Zuma visited Mandela in hospital on Sunday, and later told media he found the 94-year-old "comfortable and in good care".

Government officials have worked to allay fears over his health but they have stopped short of releasing any details of his medical condition, except to say the tests and medical attention he is receiving is consistent with his age.

Mandela became South Africa's first black president in 1994 after 27 years of incarceration.

He left office more than a decade ago and has since retired to his rural childhood village of Qunu in the south-east of the country, but he retains a prominent place in the national psyche.

The revered statesman has not appeared in public since South Africa hosted the FIFA World Cup final in 2010.

His last hospitalisation was in February when he spent a night in hospital for a minor exploratory procedure to investigate persistent abdominal pain.

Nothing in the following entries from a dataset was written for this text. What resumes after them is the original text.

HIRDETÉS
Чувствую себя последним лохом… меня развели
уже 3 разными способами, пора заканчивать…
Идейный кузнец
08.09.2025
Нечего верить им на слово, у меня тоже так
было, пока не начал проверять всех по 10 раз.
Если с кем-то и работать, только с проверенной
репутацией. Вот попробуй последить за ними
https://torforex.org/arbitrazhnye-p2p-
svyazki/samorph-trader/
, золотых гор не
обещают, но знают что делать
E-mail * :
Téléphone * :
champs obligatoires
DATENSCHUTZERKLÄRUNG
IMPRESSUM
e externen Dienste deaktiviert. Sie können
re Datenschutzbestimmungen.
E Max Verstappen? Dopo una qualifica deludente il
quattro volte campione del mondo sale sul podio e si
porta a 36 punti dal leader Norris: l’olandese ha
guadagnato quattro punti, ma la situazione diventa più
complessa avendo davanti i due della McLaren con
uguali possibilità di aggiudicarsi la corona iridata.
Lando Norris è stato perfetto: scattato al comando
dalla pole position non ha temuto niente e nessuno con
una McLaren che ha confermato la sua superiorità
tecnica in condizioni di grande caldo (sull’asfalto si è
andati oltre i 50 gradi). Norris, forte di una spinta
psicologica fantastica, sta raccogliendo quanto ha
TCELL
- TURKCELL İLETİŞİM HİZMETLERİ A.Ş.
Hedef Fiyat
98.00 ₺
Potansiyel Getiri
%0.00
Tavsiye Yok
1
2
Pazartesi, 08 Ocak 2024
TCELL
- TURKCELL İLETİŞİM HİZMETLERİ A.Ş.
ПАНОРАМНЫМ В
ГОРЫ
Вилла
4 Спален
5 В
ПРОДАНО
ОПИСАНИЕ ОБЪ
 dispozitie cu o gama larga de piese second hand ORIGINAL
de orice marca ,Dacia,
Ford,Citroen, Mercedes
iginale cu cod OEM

In January 2011, Mandela had the country on edge when he was admitted for two nights for an acute respiratory infection. He was discharged in a stable condition for home-based care and intense medical monitoring.

Mandela has also had prostate cancer, for which he was successfully treated in 2001. He had cataract surgery in 1994, just months after he took office as president.

The last pictures of Mandela published in the media were in August when he received a visit from US secretary of state Hillary Clinton at his home.